By Kemi Osukoya
August 8, 2014
Civil society, climate-food security initiative, health, combating wildlife trafficking and addressing gender inequalities in Africa were the focus of a series of panel discussions and forums that kicked off the first day of the three-day U.S.-Africa Summit taking place this week in Washington D.C.
How critical is civil society’s capacity building to Africa’s future success?
Building a stronger, participatory civil society engages the governments. The civil society helps in monitoring and maintaining the confidence of the government but foremost, the governments have to recognize certain basic underlining rights- the freedom of expression, the freedom to gather freely and the freedom of the press- as an essential universal rights of any civil society and look at civil society as a complement to the government rather than a hindrance.
“Civil society is the lifeblood of democracy, this is not hyperbole. No democracy can survive without the active and intense participation of its people,” explained U.S. Vice President Joe Biden during his keynote speech to a room filled of African civil leaders and representatives.
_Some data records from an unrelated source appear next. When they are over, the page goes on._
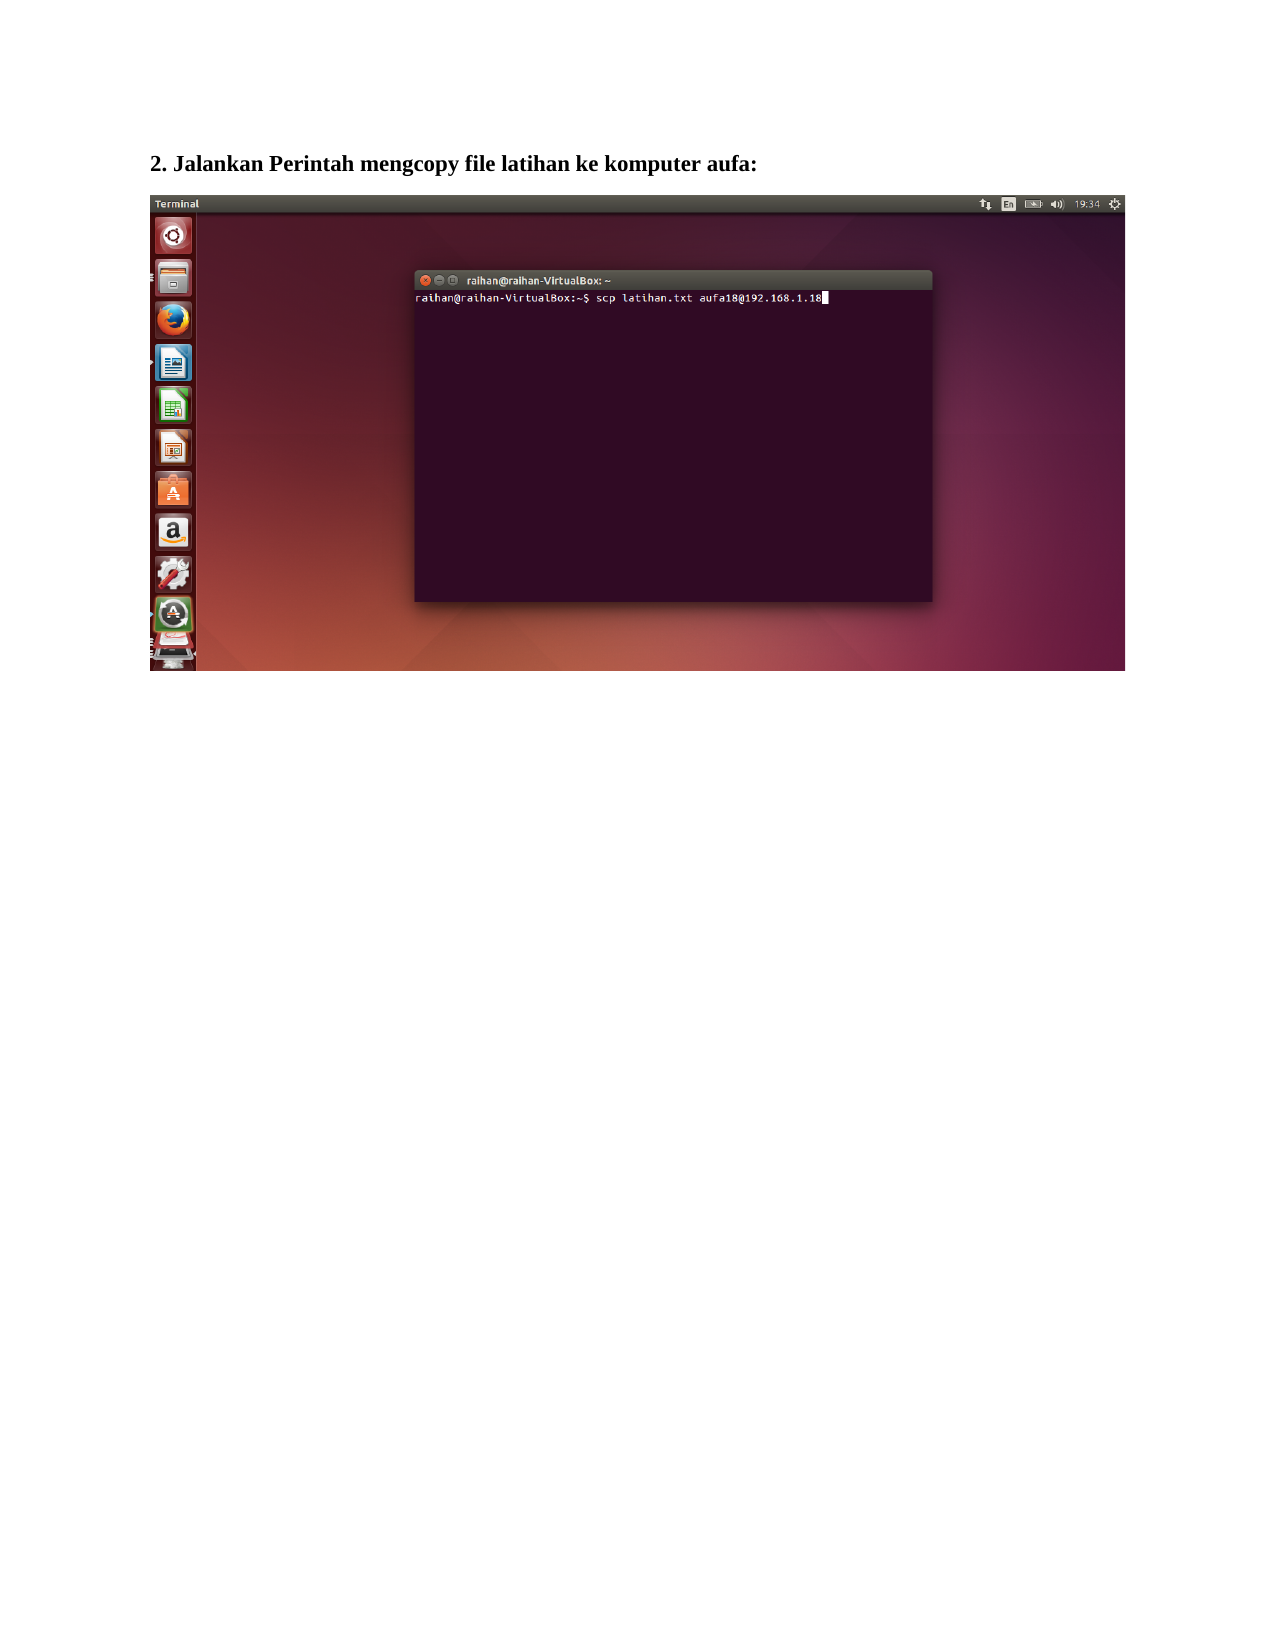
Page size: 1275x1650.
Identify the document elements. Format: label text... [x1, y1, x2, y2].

picture [150, 195, 1125, 671]
text 2. Jalankan Perintah mengcopy file latihan ke komputer aufa: [150, 150, 1125, 176]
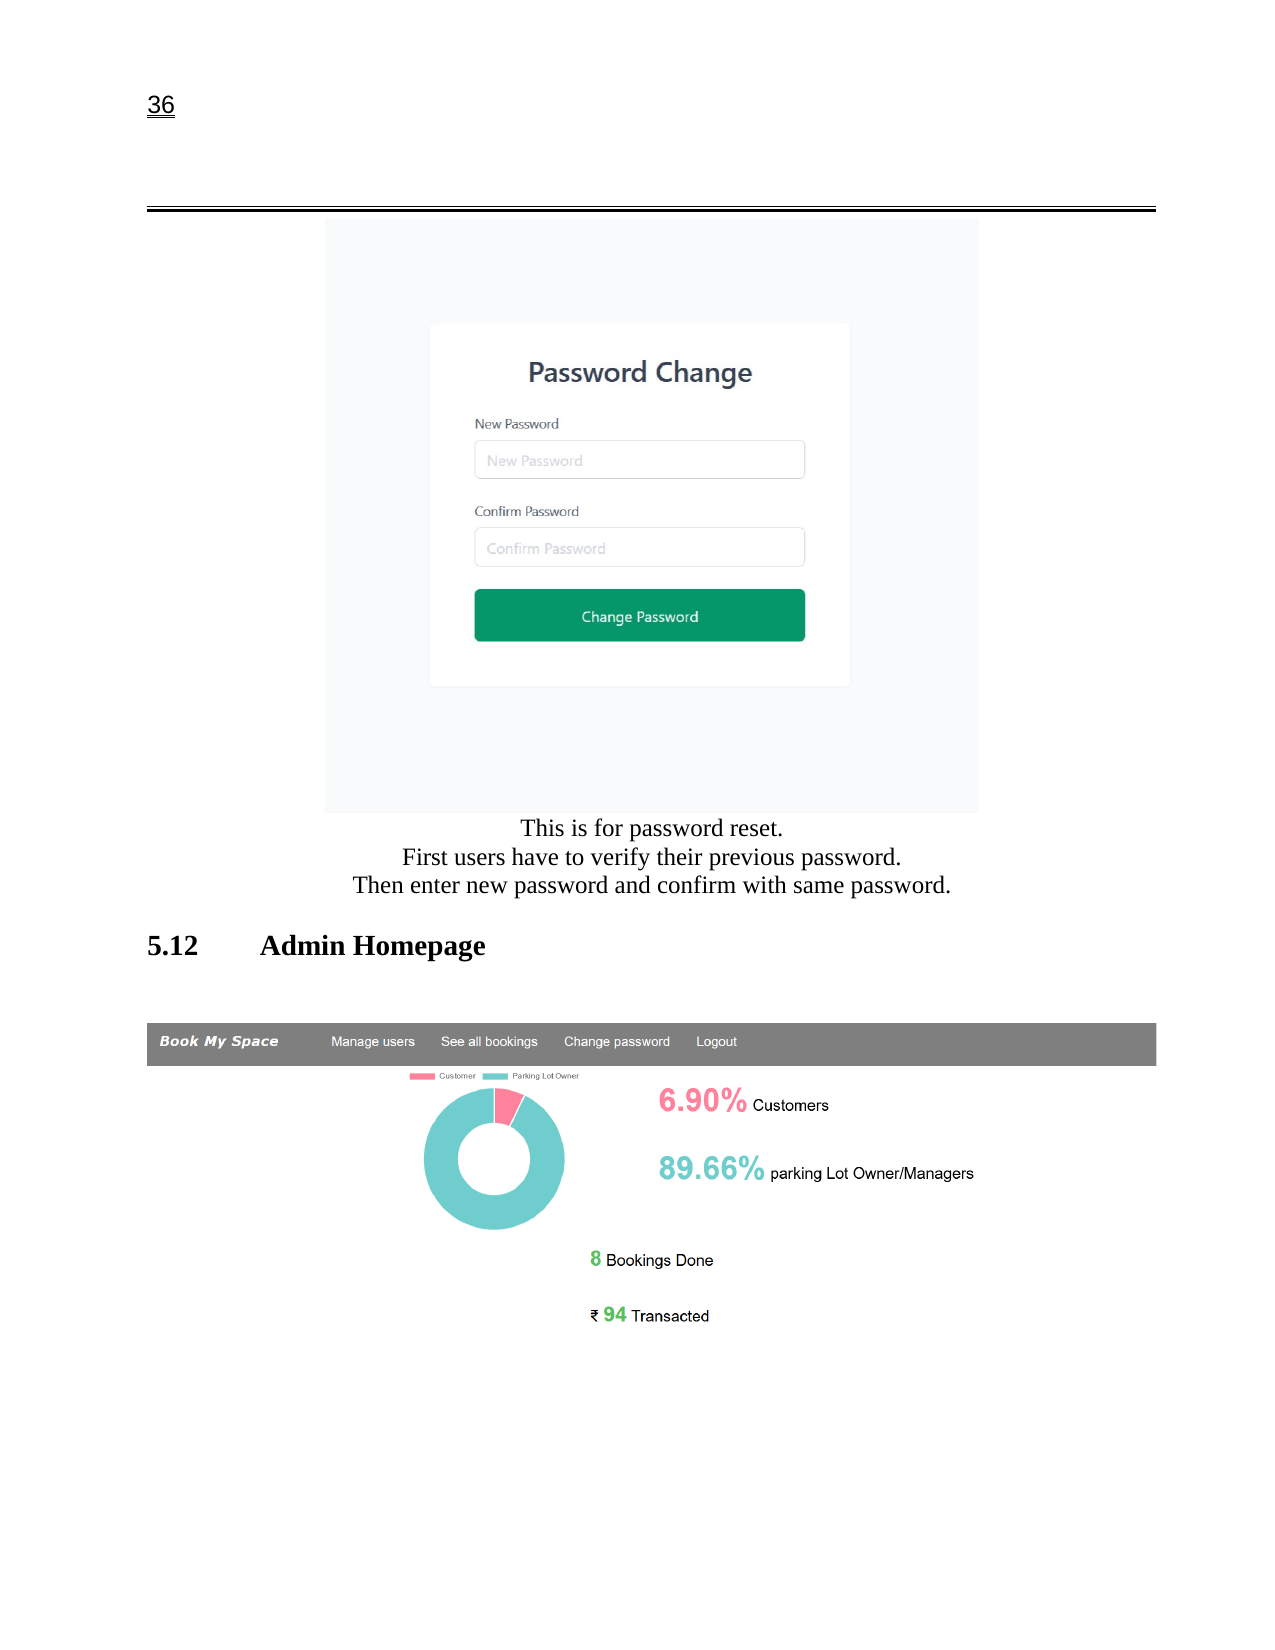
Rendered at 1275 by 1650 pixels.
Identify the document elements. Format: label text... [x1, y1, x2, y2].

“The truth of the matter is that the same is true in [America]. A civil society cannot exist or function absent of certain basic universal rights,” Vice President Biden told the audience. “The future of Africa depends on every bit as much on those of you in the civil society as it does the leaders whom the president and I will meet tomorrow. You, [Africans], the leaders of civil society, you power your society to succeed. You are the lifeblood of your society, no man can survive without blood coursing through its vein. No democracy can survive without the active participation of its citizens.”
The vice president urged the audience to become active participants in the society and use their participations as access to help solve some of the pressing challenges – such as health crisis, climate and food security, corruption and governance-that their communities and countries are facing.
Biden said the U.S. is prepared to work with Africa “if you want us to and to the extent you want our help, we will stand by you, support you. We are not perfect but the examples of what we can do is that we have these systems in place, a set of rules that we follow” that have allowed the U.S. to succeed as a society.
Prior to the vice President’s speech, his wife, U.S. Second Lady Jill Biden announced that the U.S. government, through its USAID’s Feed the Future, will provide scholarships to more than 1,300 individuals, mostly African women, for a degree program and long-term training opportunities that harness scientific innovation and technology in agriculture and nutrition in African countries.
This agriculture professional training will contribute to climate smart-agriculture and help reduce global hunger, poverty and malnutrition in African countries.
The U.S. government also pledged a new $23 million commitment through its USAID to address emerging priorities in reproductive, maternal, and newborn health.